Is there a way to have rank 0 and 1 send a message to each other at the same time and then recv the message sent at the same time without resulting in deadlock?
I’ve tried the following code
reqs = []
if rank == 0:
neighbour = 1
if rank ==1:
neighbour = 0
reqs.append(dist.isend(tensor=send_tensor, dst=neighbour))
reqs.append(dist.irecv(tensor=recv_tensor, src=neighbour))
for req in reqs:
req.wait()
But as you can imagine, the first “req” in the “reqs” array is the send request for both processors.
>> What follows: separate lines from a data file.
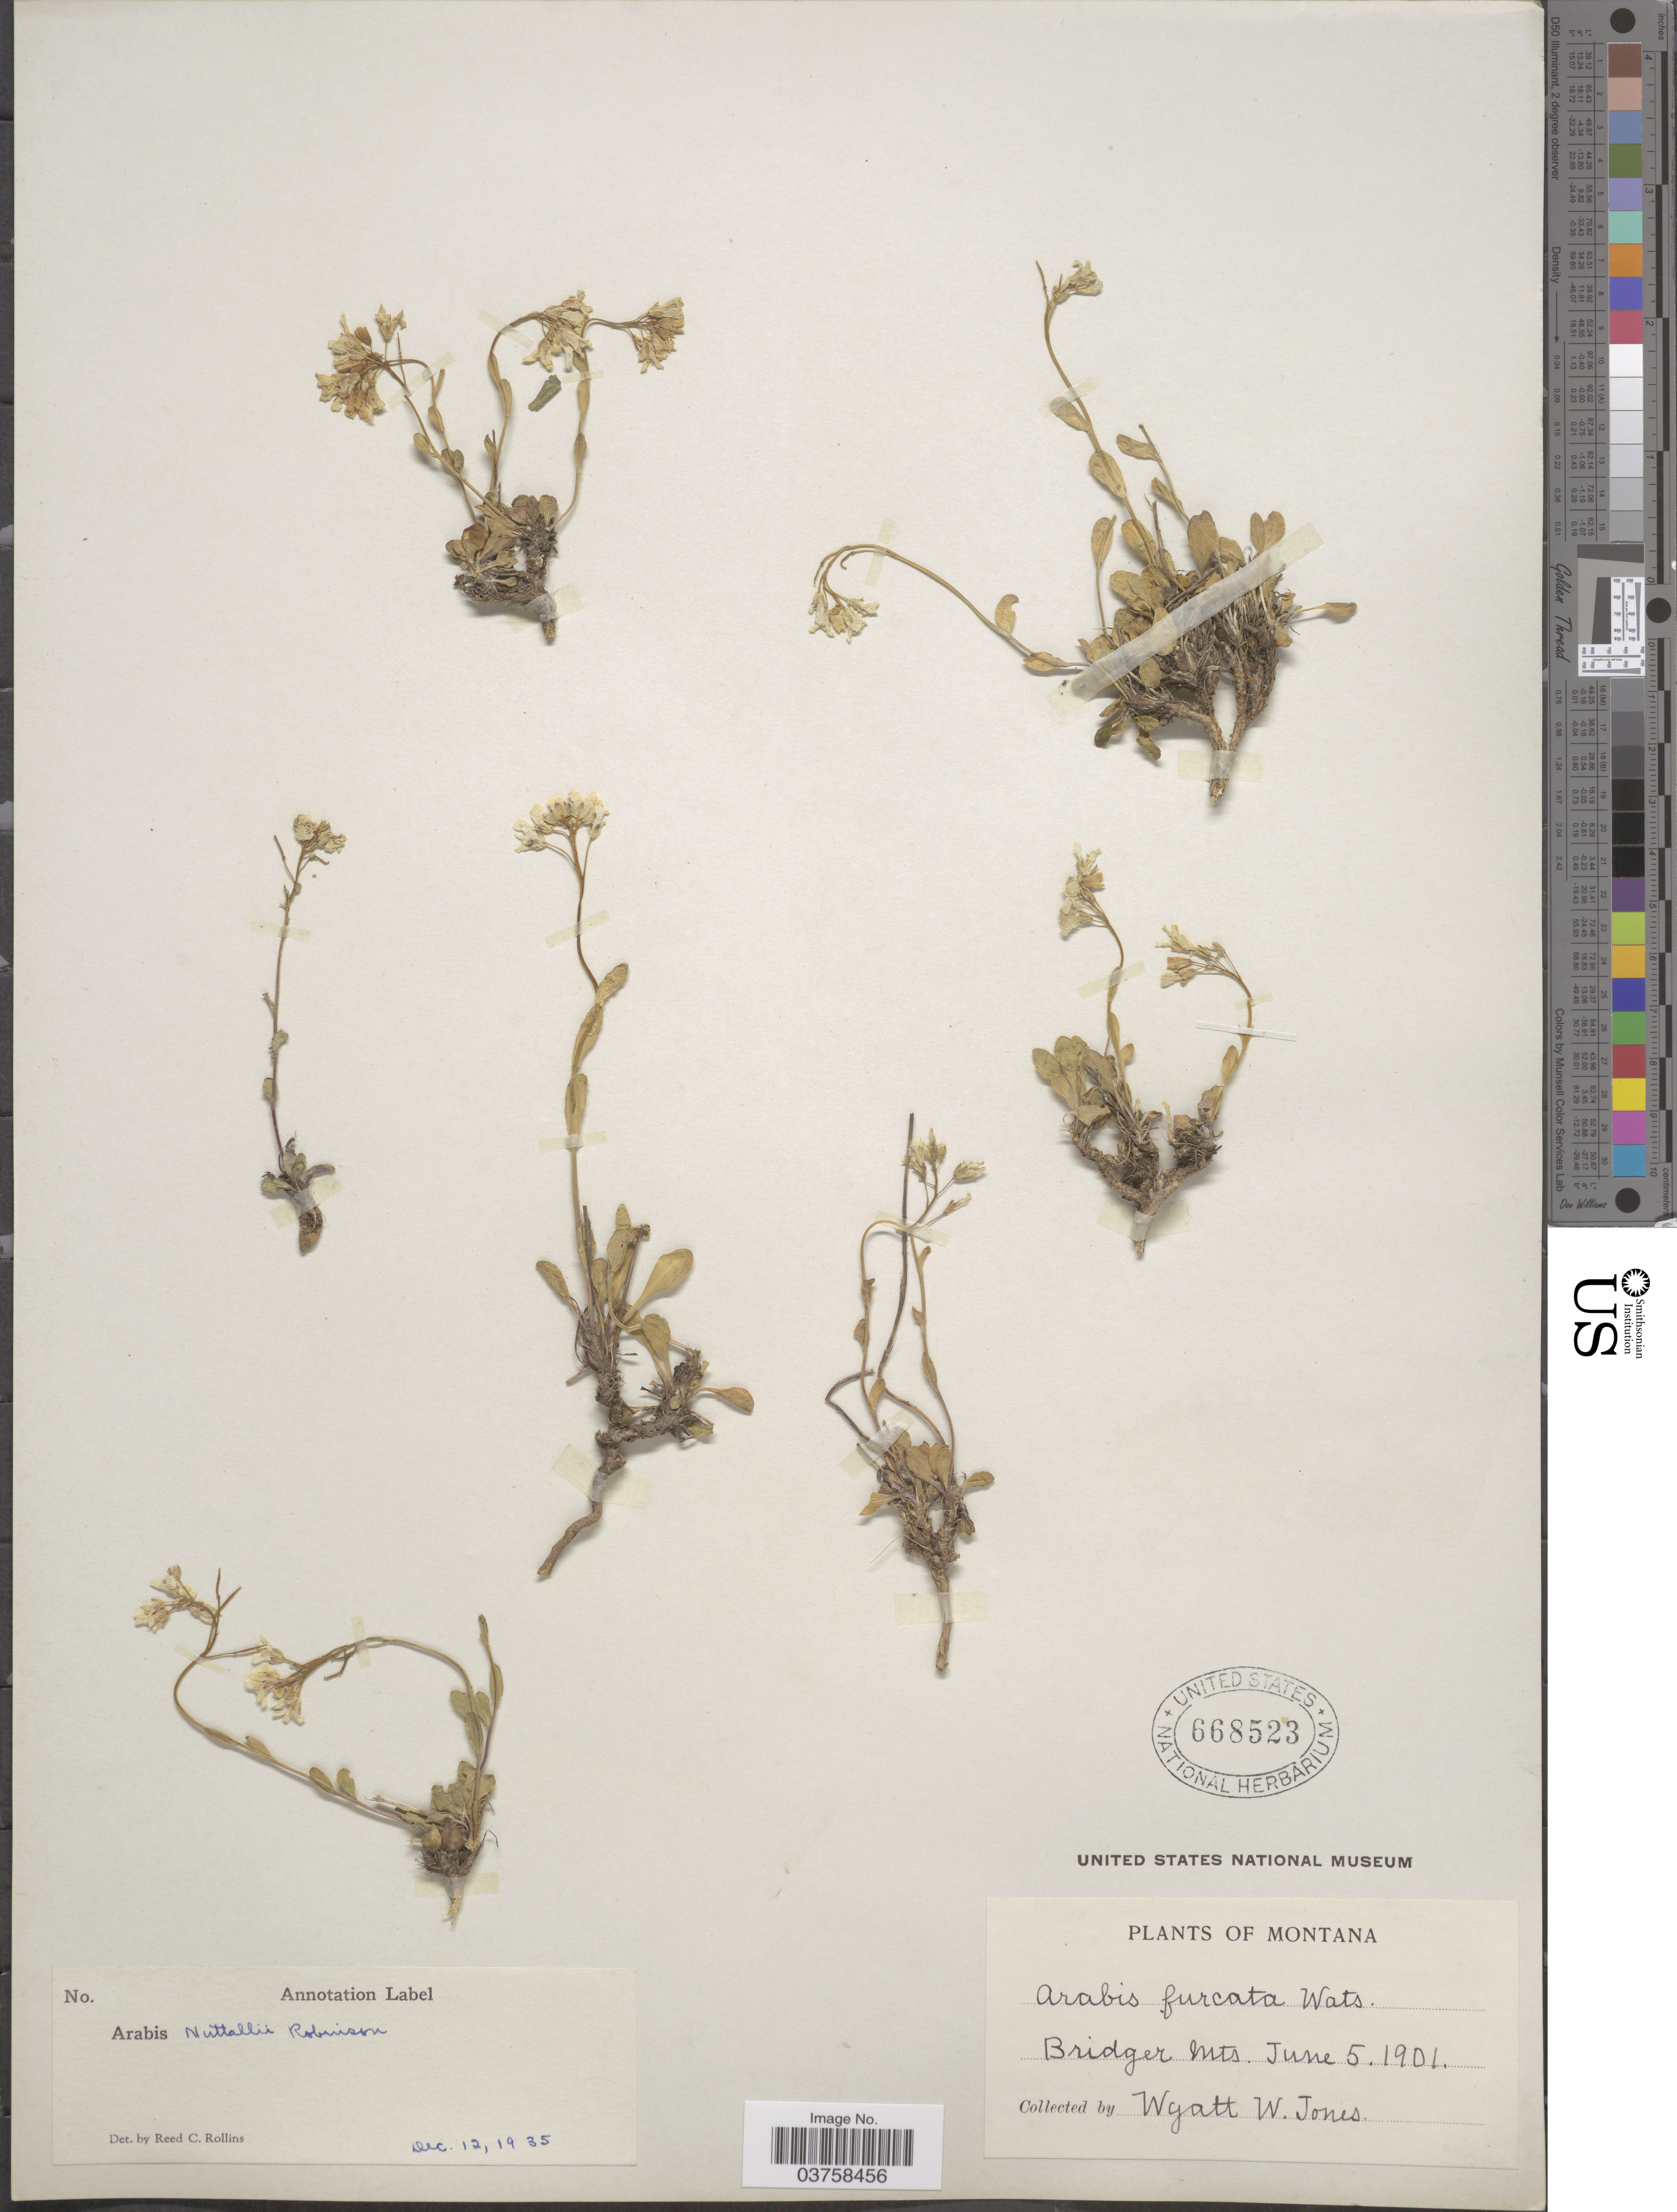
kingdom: Plantae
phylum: Tracheophyta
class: Magnoliopsida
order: Brassicales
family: Brassicaceae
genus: Arabis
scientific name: Arabis nuttallii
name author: B.L. Rob.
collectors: W. W. Jones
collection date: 1901-06-05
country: United States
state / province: Montana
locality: Bridger Mts.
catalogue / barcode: US 668523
And both end up waiting on the other one to receive, resulting in deadlock.
Of course you can do send->recv in rank 1 and recv->send in rank 2. But this would take twice the amount of time.
In MPI there is a wait_all function such that the requests don’t have to be fulfilled in a predetermined order to prevent the deadlock. But there isn’t one in pyTorch.
This seems a very simple thing to do but I couldn’t figure out how to do it. Any help would be appreciated.
takes twice amount of time as doing 1 isend as the following:
if rank == 0:
reqs.append(dist.isend(tensor=send_tensor, dst=1))
else:
reqs.append(dist.irecv(tensor=recv_tensor, src=0))
for req in reqs:
req.wait()
Looking at this github issue It does seem like the batch_isend_irecv() is supposed to support concurrent send/recv. So I don’t know what I’m missing here.